A few years before the death of his wife and his father, Charles started working on his Difference Engine. The Difference Engine was a fully automated calculating machine. It was designed to carry out intensive mathematical computations. It operated by leveraging the power of steam. The design of the Difference Engine was extremely complicated and Charles went through a lot of stumbling blocks before he was able to successfully design it. The Difference Engine was funded by the government until 1842. When Charles was unable to finish the design, the government withdrew the funding and thus, the Difference Engine remained unfinished.

Analytical Engine

The Analytical Engine is widely regarded as the predecessor of the modern computer. Charles Babbage started working on this in 1843. He created over 100 drawings for this. He was helped by Ada Lovelace, daughter of the poet Lord Byron in the development of this engine.

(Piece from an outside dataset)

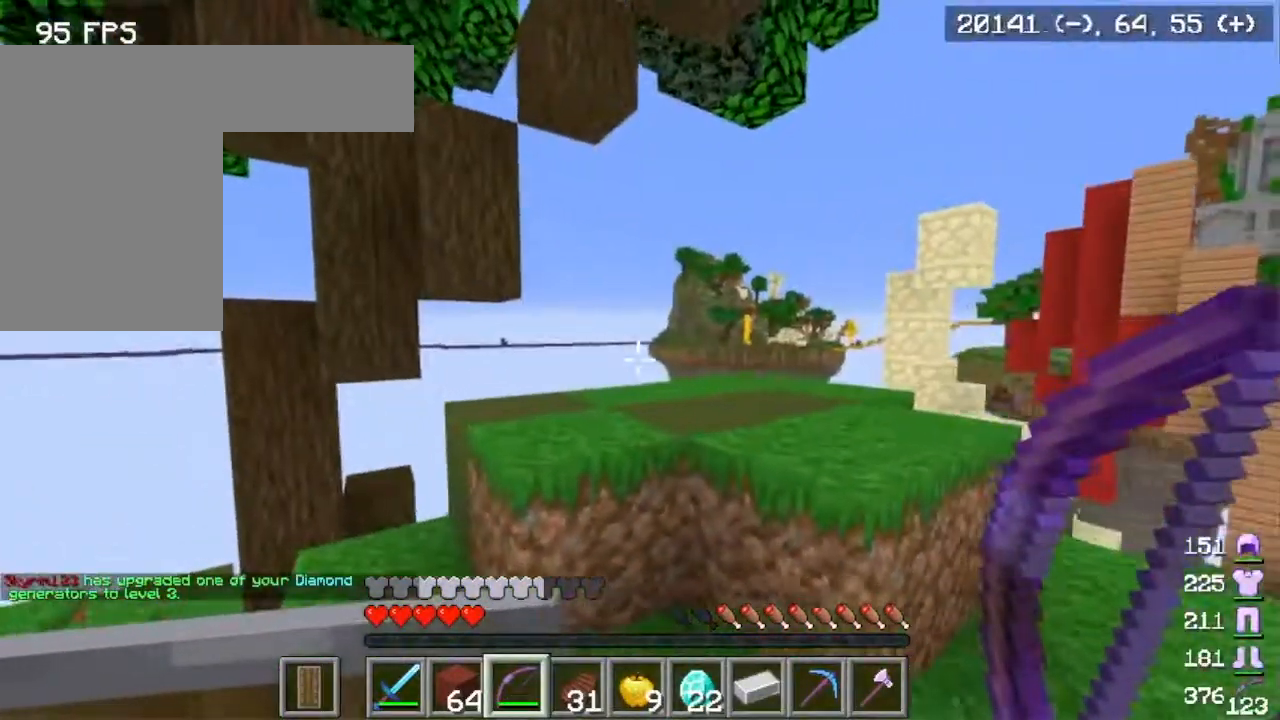
{"keys": ["w"], "mouse": [], "events": [[34, "d", "down"], [251, "d", "up"], [251, "w", "down"]]}
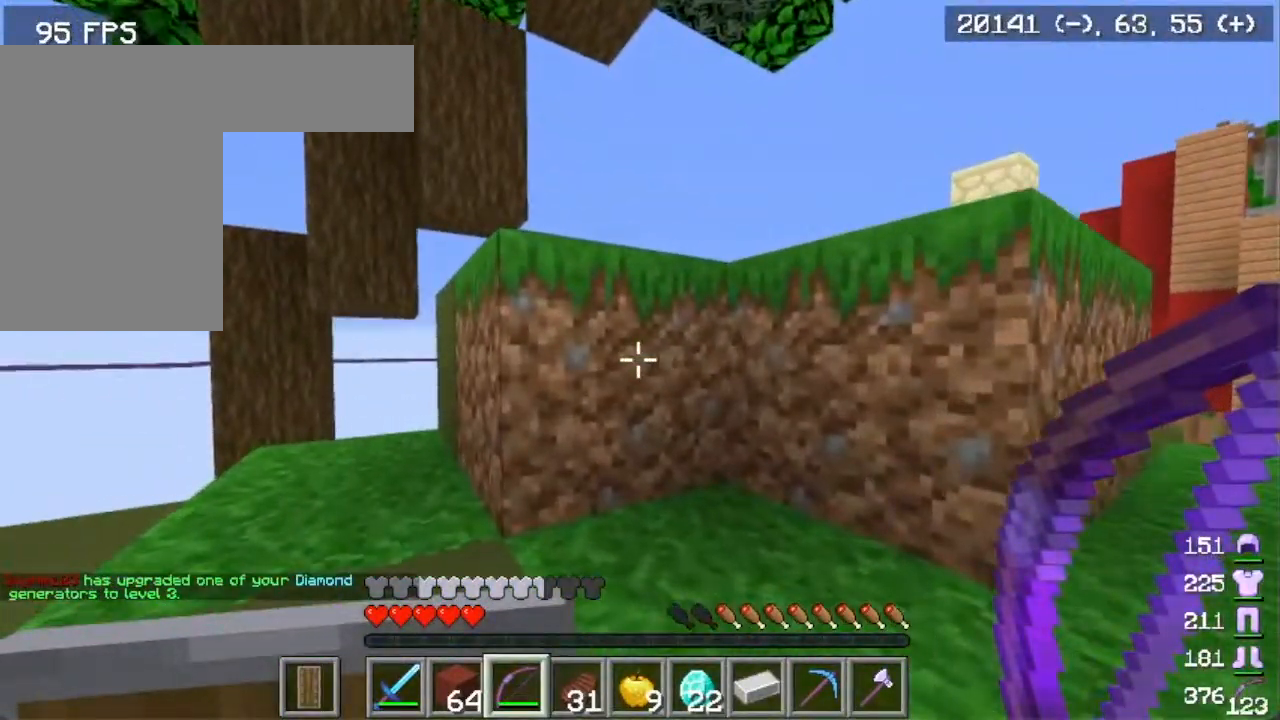
{"keys": ["d", "w"], "mouse": [], "events": [[400, "d", "down"]]}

She documented the design of this engine and her notes were valuable in understanding the design of the Analytical Engine.


  • A tool is usually more simple than a machine; it is generally used with the hand, whilst a machine is frequently moved by animal or steam power.
  • At each increase of knowledge, as well as on the contrivance of every new tool, human labour becomes abridged.
  • The difference between a tool and a machine is not capable of very precise distinction; nor is it necessary, in a popular explanation of those terms, to limit very strictly their acceptation.
  • That science has long been neglected and declining in England, is not an opinion originating with me, but is shared by many, and has been expressed by higher authority than mine.
  • The accumulation of skill and science which has been directed to diminish the difficulty of producing manufactured goods, has not been beneficial to that country alone in which it is concentrated; distant kingdoms have participated in its advantages.
  • Some kinds of nails, such as those used for defending the soles of coarse shoes, called hobnails, require a particular form of the head, which is made by the stroke of a die.
  • Perhaps it would be better for science, that all criticism should be avowed.
  • It will be readily admitted, that a degree conferred by an university, ought to be a pledge to the public that he who holds it possesses a certain quantity of knowledge.
  • Errors using inadequate data are much less than those using no data at all.
  • The half minute which we daily devote to the winding-up of our watches is an exertion of labour almost insensible; yet, by the aid of a few wheels, its effect is spread over the whole twenty-four hours.
  • Whenever the work is itself light, it becomes necessary, in order to economize time, to increase the velocity.
  • There are few circumstances which so strongly distinguish the philosopher, as the calmness with which he can reply to criticisms he may think undeservedly severe.
  • The possessors of wealth can scarcely be indifferent to processes which, nearly or remotely have been the fertile source of their possessions.
  • The economy of human time is the next advantage of machinery in manufactures.